WHAT THE TASK REQUIRES: A line belongs in the answer if it contains "using"; copy every such line from the entries below.

Plain-text document sources:

----

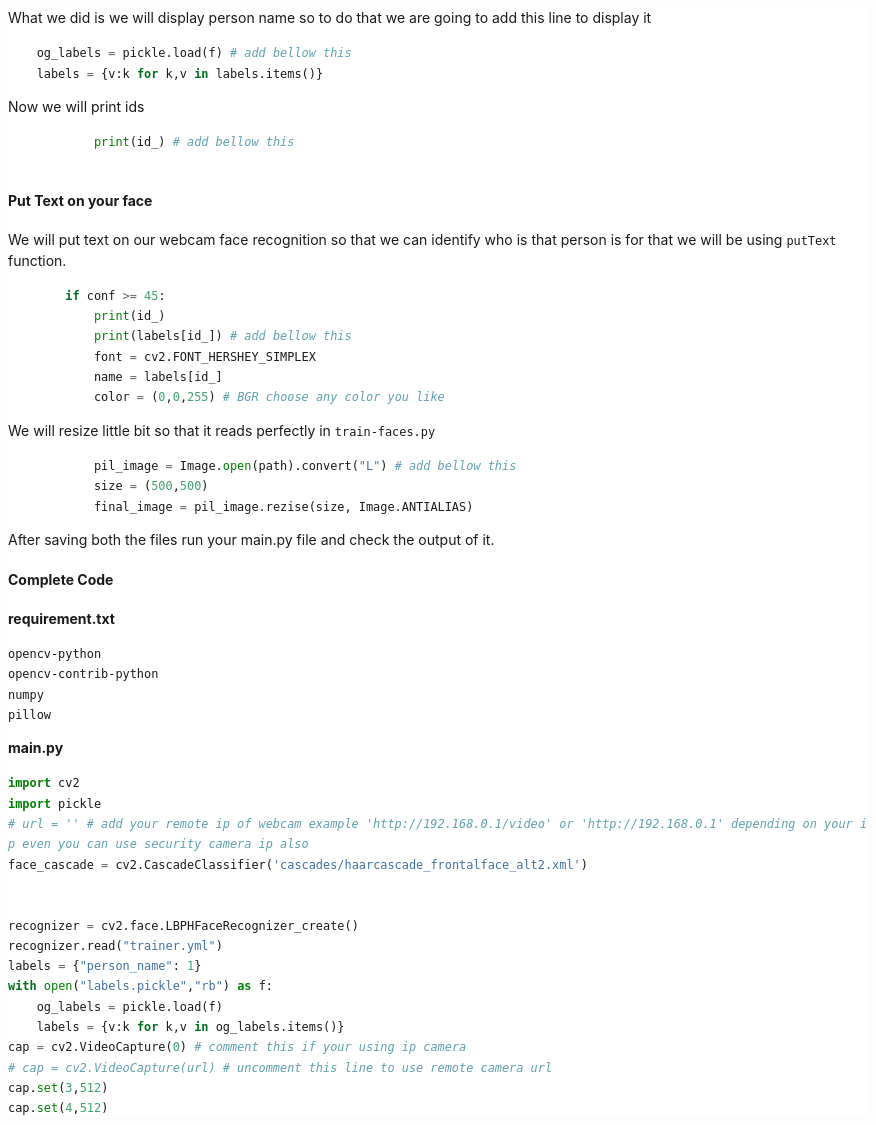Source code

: What we did is we will display person name so to do that we are going to add this line to display it

```python
    og_labels = pickle.load(f) # add bellow this
    labels = {v:k for k,v in labels.items()}
```

Now we will print ids

```python
            print(id_) # add bellow this
    
```

#### Put Text on your face

We will put text on our webcam face recognition so that we can identify who is that person is for that we will be using `putText` function.

```python
        if conf >= 45:
            print(id_)
            print(labels[id_]) # add bellow this
            font = cv2.FONT_HERSHEY_SIMPLEX
            name = labels[id_]
            color = (0,0,255) # BGR choose any color you like
```

We will resize little bit so that it reads perfectly in `train-faces.py`

```python
            pil_image = Image.open(path).convert("L") # add bellow this
			size = (500,500)
            final_image = pil_image.rezise(size, Image.ANTIALIAS)
```

After saving both the files run your main.py file and check the output of it.

#### Complete Code

**requirement.txt**

```text
opencv-python
opencv-contrib-python
numpy
pillow
```



**main.py**

```python
import cv2 
import pickle
# url = '' # add your remote ip of webcam example 'http://192.168.0.1/video' or 'http://192.168.0.1' depending on your ip even you can use security camera ip also
face_cascade = cv2.CascadeClassifier('cascades/haarcascade_frontalface_alt2.xml')


recognizer = cv2.face.LBPHFaceRecognizer_create()
recognizer.read("trainer.yml")
labels = {"person_name": 1}
with open("labels.pickle","rb") as f:
    og_labels = pickle.load(f)
    labels = {v:k for k,v in og_labels.items()}
cap = cv2.VideoCapture(0) # comment this if your using ip camera
# cap = cv2.VideoCapture(url) # uncomment this line to use remote camera url
cap.set(3,512)
cap.set(4,512)
```
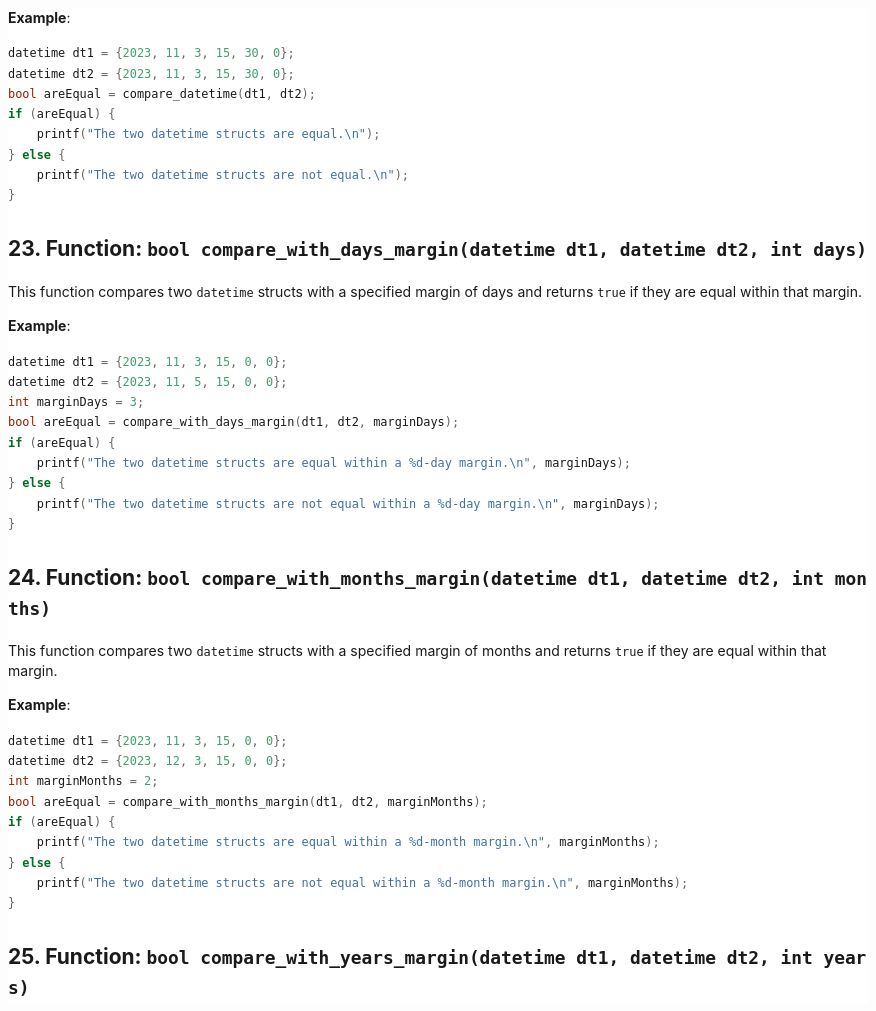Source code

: **Example**:

```c
datetime dt1 = {2023, 11, 3, 15, 30, 0};
datetime dt2 = {2023, 11, 3, 15, 30, 0};
bool areEqual = compare_datetime(dt1, dt2);
if (areEqual) {
    printf("The two datetime structs are equal.\n");
} else {
    printf("The two datetime structs are not equal.\n");
}
```

## 23. Function: `bool compare_with_days_margin(datetime dt1, datetime dt2, int days)`

This function compares two `datetime` structs with a specified margin of days and returns `true` if they are equal within that margin.

**Example**:

```c
datetime dt1 = {2023, 11, 3, 15, 0, 0};
datetime dt2 = {2023, 11, 5, 15, 0, 0};
int marginDays = 3;
bool areEqual = compare_with_days_margin(dt1, dt2, marginDays);
if (areEqual) {
    printf("The two datetime structs are equal within a %d-day margin.\n", marginDays);
} else {
    printf("The two datetime structs are not equal within a %d-day margin.\n", marginDays);
}
```

## 24. Function: `bool compare_with_months_margin(datetime dt1, datetime dt2, int months)`

This function compares two `datetime` structs with a specified margin of months and returns `true` if they are equal within that margin.

**Example**:

```c
datetime dt1 = {2023, 11, 3, 15, 0, 0};
datetime dt2 = {2023, 12, 3, 15, 0, 0};
int marginMonths = 2;
bool areEqual = compare_with_months_margin(dt1, dt2, marginMonths);
if (areEqual) {
    printf("The two datetime structs are equal within a %d-month margin.\n", marginMonths);
} else {
    printf("The two datetime structs are not equal within a %d-month margin.\n", marginMonths);
}
```

## 25. Function: `bool compare_with_years_margin(datetime dt1, datetime dt2, int years)`
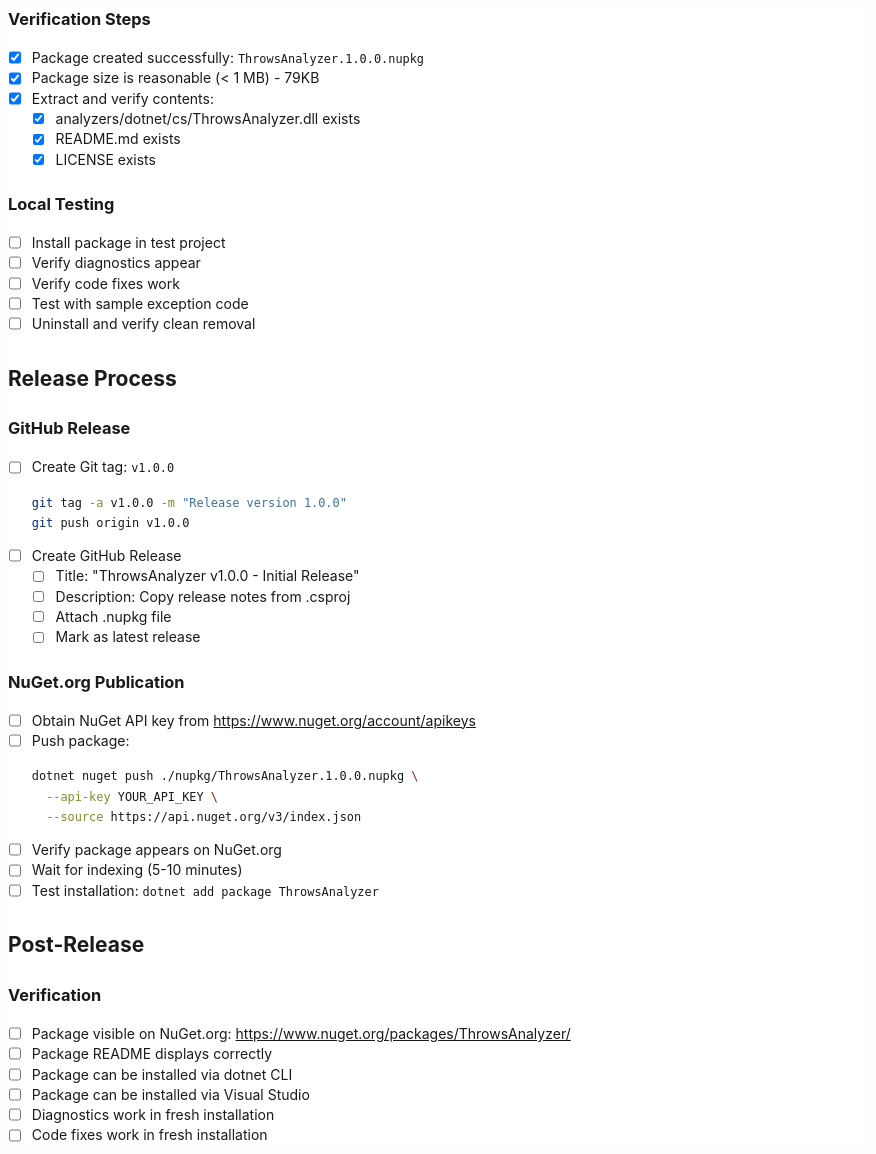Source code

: 
### Verification Steps
- [x] Package created successfully: `ThrowsAnalyzer.1.0.0.nupkg`
- [x] Package size is reasonable (< 1 MB) - 79KB
- [x] Extract and verify contents:
  - [x] analyzers/dotnet/cs/ThrowsAnalyzer.dll exists
  - [x] README.md exists
  - [x] LICENSE exists

### Local Testing
- [ ] Install package in test project
- [ ] Verify diagnostics appear
- [ ] Verify code fixes work
- [ ] Test with sample exception code
- [ ] Uninstall and verify clean removal

## Release Process

### GitHub Release
- [ ] Create Git tag: `v1.0.0`
  ```bash
  git tag -a v1.0.0 -m "Release version 1.0.0"
  git push origin v1.0.0
  ```
- [ ] Create GitHub Release
  - [ ] Title: "ThrowsAnalyzer v1.0.0 - Initial Release"
  - [ ] Description: Copy release notes from .csproj
  - [ ] Attach .nupkg file
  - [ ] Mark as latest release

### NuGet.org Publication
- [ ] Obtain NuGet API key from https://www.nuget.org/account/apikeys
- [ ] Push package:
  ```bash
  dotnet nuget push ./nupkg/ThrowsAnalyzer.1.0.0.nupkg \
    --api-key YOUR_API_KEY \
    --source https://api.nuget.org/v3/index.json
  ```
- [ ] Verify package appears on NuGet.org
- [ ] Wait for indexing (5-10 minutes)
- [ ] Test installation: `dotnet add package ThrowsAnalyzer`

## Post-Release

### Verification
- [ ] Package visible on NuGet.org: https://www.nuget.org/packages/ThrowsAnalyzer/
- [ ] Package README displays correctly
- [ ] Package can be installed via dotnet CLI
- [ ] Package can be installed via Visual Studio
- [ ] Diagnostics work in fresh installation
- [ ] Code fixes work in fresh installation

----

WRITTEN SOLUTION:
We will put text on our webcam face recognition so that we can identify who is that person is for that we will be using `putText` function.
cap = cv2.VideoCapture(0) # comment this if your using ip camera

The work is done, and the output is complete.